La durée maximale de séjour sans visa est fixée à 30 jours, ce qui couvre la majorité des voyages d’affaires standards ainsi que les circuits touristiques classiques. Cette fenêtre temporelle permet également de faciliter les retrouvailles familiales ou les simples transits aéroportuaires sans les démarches consulaires habituelles.
La concrétisation des visites de janvier
Cette annonce ne survient pas par hasard ; elle est la suite logique d’une séquence diplomatique intense qui s’est déroulée au mois de janvier. Pékin a en effet accueilli successivement le Premier ministre britannique, Keir Starmer, et le Premier ministre canadien, Mark Carney. Ces visites ont permis de poser les jalons de cette nouvelle coopération.
Lors de leurs séjours respectifs dans la capitale chinoise, les deux chefs de gouvernement avaient exprimé des intentions similaires. Chacun de leur côté, ils avaient manifesté le souhait clair d’un renforcement des relations bilatérales entre leur pays et la Chine. L’exemption de visa apparaît aujourd’hui comme le premier résultat tangible de ces échanges.
Les dirigeants avaient d’ailleurs fait état de progrès notables dans les discussions diplomatiques. La perspective de pouvoir se rendre en Chine sans les contraintes habituelles de visa avait été spécifiquement évoquée comme un objectif à atteindre pour fluidifier les rapports entre les nations.
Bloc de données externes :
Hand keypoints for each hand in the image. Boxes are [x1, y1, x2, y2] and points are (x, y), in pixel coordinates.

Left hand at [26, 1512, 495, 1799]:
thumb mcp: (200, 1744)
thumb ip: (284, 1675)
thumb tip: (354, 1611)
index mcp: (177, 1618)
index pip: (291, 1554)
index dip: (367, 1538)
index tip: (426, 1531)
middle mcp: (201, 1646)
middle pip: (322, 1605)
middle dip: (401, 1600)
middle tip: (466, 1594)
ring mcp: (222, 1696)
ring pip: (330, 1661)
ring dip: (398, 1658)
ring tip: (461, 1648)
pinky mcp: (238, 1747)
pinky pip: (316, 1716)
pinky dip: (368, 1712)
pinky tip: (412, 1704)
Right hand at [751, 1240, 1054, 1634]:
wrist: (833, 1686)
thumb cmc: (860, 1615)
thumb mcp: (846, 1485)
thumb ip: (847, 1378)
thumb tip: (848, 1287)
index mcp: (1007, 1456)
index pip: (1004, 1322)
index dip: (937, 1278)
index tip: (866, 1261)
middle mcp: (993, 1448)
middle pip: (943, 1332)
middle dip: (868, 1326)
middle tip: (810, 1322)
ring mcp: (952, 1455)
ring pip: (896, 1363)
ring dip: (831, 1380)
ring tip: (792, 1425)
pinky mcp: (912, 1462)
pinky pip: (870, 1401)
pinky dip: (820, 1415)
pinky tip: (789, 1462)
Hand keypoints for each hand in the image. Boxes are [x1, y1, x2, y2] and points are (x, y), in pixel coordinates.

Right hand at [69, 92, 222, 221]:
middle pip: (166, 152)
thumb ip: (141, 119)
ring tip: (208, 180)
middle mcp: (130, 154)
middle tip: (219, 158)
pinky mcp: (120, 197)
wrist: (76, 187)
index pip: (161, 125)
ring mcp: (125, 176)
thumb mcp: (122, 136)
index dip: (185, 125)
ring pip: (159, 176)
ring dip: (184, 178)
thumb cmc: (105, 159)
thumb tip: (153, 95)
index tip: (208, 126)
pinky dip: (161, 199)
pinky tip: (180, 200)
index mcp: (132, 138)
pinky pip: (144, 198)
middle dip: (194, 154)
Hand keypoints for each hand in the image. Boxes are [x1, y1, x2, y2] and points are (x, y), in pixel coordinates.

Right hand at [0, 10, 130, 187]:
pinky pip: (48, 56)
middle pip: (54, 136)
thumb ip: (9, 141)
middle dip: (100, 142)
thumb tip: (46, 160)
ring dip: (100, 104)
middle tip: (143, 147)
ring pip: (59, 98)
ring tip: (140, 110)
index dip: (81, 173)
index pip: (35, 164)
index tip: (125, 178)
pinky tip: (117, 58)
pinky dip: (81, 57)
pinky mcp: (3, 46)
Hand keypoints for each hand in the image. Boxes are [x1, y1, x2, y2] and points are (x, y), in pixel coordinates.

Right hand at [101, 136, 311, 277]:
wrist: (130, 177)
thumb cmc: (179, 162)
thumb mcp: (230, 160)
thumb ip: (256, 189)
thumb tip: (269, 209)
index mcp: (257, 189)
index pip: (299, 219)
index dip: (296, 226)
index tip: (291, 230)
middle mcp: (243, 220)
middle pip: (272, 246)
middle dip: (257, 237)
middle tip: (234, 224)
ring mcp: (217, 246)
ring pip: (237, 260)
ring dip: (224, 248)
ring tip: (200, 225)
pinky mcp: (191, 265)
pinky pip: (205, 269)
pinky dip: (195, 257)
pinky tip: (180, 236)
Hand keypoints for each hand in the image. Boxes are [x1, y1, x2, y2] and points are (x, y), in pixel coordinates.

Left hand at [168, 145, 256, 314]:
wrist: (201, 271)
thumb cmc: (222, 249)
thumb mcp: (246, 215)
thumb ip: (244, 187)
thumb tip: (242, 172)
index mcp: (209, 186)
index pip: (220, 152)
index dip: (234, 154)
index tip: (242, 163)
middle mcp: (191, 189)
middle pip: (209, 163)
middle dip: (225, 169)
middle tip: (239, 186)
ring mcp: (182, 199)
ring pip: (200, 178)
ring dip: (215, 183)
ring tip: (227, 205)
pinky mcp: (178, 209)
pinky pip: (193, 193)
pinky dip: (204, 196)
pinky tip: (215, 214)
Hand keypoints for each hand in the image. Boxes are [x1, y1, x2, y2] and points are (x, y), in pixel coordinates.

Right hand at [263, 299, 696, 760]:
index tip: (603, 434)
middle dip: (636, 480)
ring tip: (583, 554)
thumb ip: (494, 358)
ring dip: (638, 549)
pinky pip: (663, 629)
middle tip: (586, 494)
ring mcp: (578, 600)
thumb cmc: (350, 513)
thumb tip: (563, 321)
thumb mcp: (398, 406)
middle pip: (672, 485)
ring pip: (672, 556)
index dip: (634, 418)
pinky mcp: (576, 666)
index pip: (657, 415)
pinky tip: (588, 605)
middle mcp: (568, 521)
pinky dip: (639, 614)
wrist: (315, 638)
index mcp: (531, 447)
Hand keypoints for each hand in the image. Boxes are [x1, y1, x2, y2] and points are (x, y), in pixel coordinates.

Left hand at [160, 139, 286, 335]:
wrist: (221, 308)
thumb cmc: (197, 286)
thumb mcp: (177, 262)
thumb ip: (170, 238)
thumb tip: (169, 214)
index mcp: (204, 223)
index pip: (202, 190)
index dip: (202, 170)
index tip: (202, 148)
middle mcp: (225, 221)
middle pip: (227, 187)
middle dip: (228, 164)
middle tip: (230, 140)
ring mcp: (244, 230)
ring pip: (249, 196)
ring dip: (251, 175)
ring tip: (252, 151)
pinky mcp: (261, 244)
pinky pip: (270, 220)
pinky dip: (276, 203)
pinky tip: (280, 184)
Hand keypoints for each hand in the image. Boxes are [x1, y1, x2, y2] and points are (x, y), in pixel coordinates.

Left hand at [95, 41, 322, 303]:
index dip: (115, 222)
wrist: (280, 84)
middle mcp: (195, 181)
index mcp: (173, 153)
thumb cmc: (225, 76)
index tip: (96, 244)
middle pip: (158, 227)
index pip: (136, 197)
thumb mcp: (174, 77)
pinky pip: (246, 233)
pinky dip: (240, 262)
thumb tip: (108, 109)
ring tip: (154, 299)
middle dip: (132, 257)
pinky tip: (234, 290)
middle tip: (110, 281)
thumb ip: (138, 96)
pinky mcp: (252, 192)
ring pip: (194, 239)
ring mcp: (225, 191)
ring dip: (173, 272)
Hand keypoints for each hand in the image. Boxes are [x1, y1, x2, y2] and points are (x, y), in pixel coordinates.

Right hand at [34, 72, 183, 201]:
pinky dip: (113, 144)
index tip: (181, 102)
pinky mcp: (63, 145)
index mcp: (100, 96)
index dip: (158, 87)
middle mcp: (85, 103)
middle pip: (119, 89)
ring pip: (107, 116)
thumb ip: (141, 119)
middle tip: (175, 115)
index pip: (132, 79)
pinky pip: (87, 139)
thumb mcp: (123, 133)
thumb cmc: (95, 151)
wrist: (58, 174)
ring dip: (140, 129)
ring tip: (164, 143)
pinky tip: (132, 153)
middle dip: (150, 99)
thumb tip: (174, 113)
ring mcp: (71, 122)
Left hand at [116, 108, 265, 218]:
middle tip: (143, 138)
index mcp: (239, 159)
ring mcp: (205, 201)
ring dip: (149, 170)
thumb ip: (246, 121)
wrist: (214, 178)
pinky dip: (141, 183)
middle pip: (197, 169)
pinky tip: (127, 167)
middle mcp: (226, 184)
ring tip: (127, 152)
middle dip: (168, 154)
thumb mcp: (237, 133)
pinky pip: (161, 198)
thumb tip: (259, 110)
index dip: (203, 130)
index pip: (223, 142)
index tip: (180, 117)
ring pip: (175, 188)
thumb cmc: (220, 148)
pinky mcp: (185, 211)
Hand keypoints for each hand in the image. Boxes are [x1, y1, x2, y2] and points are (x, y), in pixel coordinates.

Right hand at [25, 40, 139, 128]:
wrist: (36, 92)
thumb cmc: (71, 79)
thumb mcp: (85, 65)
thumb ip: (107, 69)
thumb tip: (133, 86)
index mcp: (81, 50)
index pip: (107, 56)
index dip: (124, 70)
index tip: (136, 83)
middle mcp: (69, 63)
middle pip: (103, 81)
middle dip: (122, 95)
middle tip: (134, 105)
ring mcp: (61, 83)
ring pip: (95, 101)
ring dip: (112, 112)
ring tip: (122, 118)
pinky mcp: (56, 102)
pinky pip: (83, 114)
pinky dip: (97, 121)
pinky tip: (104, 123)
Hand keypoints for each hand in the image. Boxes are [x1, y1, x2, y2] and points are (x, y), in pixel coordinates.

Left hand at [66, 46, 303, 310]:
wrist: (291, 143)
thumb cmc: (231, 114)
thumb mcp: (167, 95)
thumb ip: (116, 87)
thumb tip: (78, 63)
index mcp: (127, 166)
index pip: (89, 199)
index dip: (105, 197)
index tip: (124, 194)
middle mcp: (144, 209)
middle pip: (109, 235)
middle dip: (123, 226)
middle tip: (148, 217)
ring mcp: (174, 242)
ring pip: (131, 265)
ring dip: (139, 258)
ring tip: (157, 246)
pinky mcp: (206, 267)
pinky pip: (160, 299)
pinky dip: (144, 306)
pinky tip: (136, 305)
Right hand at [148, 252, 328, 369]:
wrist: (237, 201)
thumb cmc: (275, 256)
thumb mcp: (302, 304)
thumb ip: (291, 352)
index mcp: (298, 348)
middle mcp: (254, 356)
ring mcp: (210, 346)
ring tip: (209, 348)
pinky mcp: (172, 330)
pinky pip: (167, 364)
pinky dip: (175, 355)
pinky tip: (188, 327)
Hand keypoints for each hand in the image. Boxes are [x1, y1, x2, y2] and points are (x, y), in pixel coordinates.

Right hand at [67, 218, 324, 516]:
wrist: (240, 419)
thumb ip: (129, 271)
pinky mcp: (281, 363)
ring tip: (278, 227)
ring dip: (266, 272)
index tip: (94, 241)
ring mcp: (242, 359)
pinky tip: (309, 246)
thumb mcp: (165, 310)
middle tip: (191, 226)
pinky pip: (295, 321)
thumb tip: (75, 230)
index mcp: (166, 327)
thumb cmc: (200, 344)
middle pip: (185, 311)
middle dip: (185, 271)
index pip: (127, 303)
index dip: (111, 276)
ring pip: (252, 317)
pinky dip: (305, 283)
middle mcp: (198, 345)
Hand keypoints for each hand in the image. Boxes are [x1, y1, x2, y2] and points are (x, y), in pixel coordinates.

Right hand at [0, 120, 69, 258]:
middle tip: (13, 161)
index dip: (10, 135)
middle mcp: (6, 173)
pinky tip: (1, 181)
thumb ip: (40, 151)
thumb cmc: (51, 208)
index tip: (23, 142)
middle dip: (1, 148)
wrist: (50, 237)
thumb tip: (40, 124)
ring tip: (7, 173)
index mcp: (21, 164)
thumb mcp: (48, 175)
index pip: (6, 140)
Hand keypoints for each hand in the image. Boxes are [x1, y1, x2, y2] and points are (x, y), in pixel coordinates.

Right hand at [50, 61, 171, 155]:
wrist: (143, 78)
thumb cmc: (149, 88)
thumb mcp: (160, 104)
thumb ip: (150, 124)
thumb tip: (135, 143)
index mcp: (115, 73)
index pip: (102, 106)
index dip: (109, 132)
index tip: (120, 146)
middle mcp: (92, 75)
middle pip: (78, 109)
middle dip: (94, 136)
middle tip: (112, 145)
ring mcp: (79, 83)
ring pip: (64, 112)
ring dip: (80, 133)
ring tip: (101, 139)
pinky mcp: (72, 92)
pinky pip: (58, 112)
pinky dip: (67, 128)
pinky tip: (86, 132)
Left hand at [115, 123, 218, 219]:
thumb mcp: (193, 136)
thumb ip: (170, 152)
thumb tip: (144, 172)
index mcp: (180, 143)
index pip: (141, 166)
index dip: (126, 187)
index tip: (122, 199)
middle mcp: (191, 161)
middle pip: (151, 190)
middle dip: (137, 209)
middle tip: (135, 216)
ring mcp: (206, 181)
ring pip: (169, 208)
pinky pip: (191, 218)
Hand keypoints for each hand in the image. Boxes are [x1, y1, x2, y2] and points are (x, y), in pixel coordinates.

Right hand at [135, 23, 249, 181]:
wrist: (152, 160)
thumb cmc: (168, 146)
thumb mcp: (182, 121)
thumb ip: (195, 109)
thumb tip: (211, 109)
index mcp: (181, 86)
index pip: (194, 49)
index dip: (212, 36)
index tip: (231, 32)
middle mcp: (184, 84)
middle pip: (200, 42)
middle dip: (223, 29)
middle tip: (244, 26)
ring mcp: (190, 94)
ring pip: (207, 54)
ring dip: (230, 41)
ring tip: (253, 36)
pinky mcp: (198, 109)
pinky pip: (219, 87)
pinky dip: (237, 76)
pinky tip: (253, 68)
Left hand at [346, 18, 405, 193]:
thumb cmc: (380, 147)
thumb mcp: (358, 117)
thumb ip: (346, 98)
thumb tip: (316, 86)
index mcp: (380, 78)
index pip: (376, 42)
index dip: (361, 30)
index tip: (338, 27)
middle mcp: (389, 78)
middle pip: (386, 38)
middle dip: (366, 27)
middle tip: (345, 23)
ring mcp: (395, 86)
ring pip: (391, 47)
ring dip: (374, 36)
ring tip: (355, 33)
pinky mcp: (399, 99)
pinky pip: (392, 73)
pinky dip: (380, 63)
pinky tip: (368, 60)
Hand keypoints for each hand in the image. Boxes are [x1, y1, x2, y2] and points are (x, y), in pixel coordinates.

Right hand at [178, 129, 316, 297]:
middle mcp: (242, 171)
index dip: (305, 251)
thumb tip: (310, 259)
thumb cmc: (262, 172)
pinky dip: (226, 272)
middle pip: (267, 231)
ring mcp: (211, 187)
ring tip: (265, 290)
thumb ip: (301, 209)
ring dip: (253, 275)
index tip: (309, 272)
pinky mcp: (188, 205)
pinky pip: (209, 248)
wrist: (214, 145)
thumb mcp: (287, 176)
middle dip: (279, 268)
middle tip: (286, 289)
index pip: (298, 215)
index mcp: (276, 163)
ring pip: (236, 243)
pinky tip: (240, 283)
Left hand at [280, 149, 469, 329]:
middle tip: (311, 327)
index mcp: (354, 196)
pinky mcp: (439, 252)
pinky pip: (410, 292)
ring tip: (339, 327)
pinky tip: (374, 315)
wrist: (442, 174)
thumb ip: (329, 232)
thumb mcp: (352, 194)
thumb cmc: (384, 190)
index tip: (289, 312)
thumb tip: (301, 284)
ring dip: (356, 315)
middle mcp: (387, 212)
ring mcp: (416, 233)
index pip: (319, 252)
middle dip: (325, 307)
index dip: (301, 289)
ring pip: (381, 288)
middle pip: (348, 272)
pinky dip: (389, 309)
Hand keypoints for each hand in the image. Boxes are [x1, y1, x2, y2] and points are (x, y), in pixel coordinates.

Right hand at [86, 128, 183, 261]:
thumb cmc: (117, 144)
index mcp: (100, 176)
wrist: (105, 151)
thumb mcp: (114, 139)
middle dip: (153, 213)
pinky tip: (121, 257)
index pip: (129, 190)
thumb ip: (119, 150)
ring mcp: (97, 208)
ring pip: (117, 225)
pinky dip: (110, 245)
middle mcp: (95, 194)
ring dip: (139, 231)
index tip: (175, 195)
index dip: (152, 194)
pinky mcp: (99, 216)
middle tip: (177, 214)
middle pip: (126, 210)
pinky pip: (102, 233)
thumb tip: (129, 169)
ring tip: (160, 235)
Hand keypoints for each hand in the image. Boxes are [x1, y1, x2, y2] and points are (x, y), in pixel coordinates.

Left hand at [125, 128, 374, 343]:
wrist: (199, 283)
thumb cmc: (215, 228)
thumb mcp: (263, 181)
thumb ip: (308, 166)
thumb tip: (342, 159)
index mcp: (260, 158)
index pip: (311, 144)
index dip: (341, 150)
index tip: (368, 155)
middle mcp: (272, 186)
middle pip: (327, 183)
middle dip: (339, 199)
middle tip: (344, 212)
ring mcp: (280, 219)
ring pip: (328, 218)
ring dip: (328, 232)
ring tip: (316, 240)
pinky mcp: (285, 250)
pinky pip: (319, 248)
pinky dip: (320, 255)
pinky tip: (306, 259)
Un rapprochement dans un contexte géopolitique complexe
Le renforcement des liens entre la Chine, le Canada et le Royaume-Uni s’inscrit dans un contexte international particulier. Les observateurs notent que cette volonté de rapprochement est concomitante avec un refroidissement des relations diplomatiques vis-à-vis des États-Unis. Cette dynamique semble inciter Londres et Ottawa à diversifier et consolider leurs partenariats en Asie.
En facilitant l’accès à son territoire, la Chine répond favorablement aux appels du pied des deux dirigeants occidentaux. Cette mesure d’exemption de visa agit comme un levier diplomatique puissant, signalant une ouverture et une volonté de coopération accrue malgré les tensions qui peuvent exister sur d’autres échiquiers mondiaux.
La stratégie adoptée par Keir Starmer et Mark Carney vise donc à maintenir un dialogue constructif avec Pékin. L’aboutissement de ce dossier des visas démontre que les canaux de communication fonctionnent et que des accords concrets peuvent être trouvés en marge des grandes frictions géopolitiques.
L’objectif affiché : faciliter les échanges humains
Au-delà des enjeux politiques, la motivation officielle derrière cette décision reste centrée sur la mobilité des citoyens. Dans son communiqué publié dimanche, le ministère chinois a tenu à expliciter la finalité de cette mesure. L’objectif est de «faciliter plus avant les échanges entre les personnes de Chine et d’autres pays».
Cette déclaration souligne l’importance accordée aux interactions directes, qu’elles soient d’ordre économique, culturel ou personnel. En levant la barrière du visa, les autorités espèrent fluidifier les contacts et encourager une reprise plus soutenue des voyages internationaux vers la Chine.
La mesure, bien que temporaire pour l’instant, pourrait servir de test pour l’avenir des relations consulaires entre ces pays. D’ici au 31 décembre, l’impact de cette exemption sur le volume des échanges sera sans doute scruté avec attention par les différentes chancelleries.